A seguito dell'incidente fatale del 3 gennaio a Iztapalapa — dove il fattorino Lala di 52 anni Roberto Hernández è stato urtato da dietro e trascinato per oltre un chilometro da una Honda City blu prima di morire sul posto —, la principale sospettata, identificata come Gaby 'N' o Gaby Gómez, ha intrapreso azioni evasivi.
Secondo il giornalista Carlos Jiménez su C4 en Alerta, la donna ha guidato il veicolo danneggiato a casa dopo l'incidente, raccolto documenti personali, la carta di circolazione e altri oggetti, poi ha esortato la sua famiglia a dichiarare ignoranza se interrogata dalla polizia. La famiglia ha inizialmente negato di conoscere il suo paradero ma in seguito ha confermato la sua visita alle autorità della Città del Messico.

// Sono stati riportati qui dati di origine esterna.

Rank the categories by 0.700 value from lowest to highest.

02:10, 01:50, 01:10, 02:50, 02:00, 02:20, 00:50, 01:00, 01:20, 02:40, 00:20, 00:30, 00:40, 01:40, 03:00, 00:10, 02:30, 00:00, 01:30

L'auto è stata rinvenuta abbandonata il 5 gennaio a Nezahualcóyotl, Stato del Messico, senza targhe e con tentativo di rimozione adesivi. La sospettata possiede una motocicletta dello stesso modello della vittima e un altro veicolo. Non ufficialmente, ha 43 anni, ha lavorato presso ISSSTE e UNAM, e possiede lauree in Ostetricia e Amministrazione Ospedaliera.
I procuratori stanno analizzando filmati di sicurezza per rintracciarla; rimane latitante. Il caso, che ha provocato proteste di motociclisti, continua ad alimentare l'indignazione pubblica per gli incidenti con fuga.